=== Begin Enclosure ===

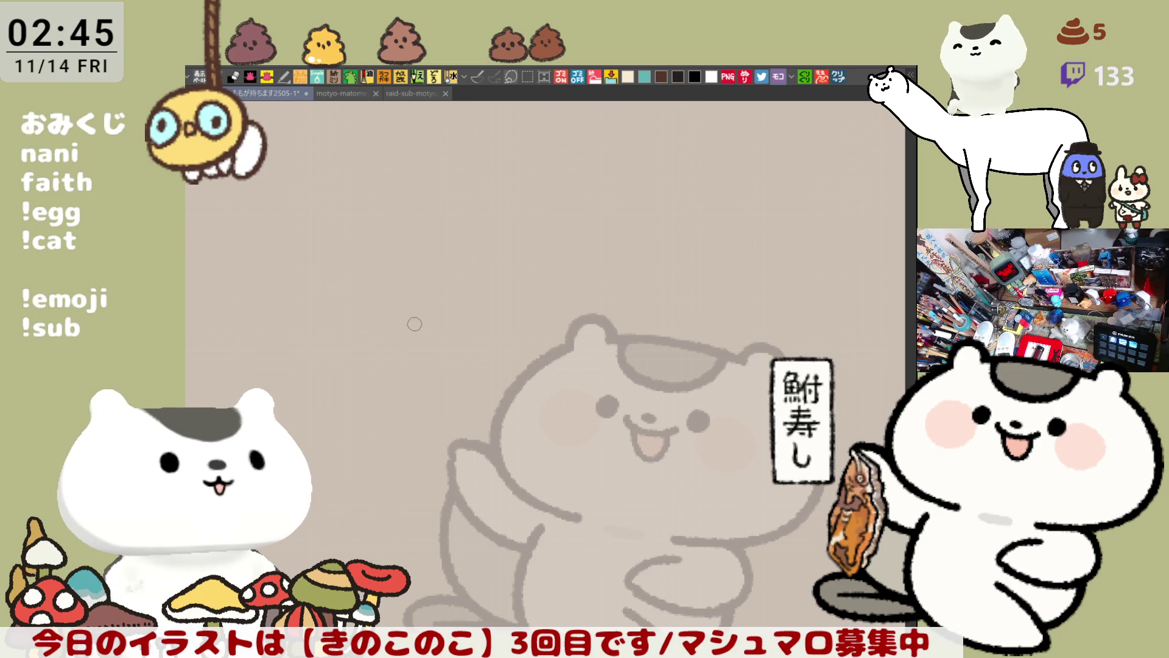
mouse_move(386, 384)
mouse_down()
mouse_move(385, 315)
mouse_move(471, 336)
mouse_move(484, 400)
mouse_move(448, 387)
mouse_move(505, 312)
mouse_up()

=== End Enclosure ===

Starting at the line with "mouse_move(471, 336)", restate every line word for word through the end of the listing above.

mouse_move(471, 336)
mouse_move(484, 400)
mouse_move(448, 387)
mouse_move(505, 312)
mouse_up()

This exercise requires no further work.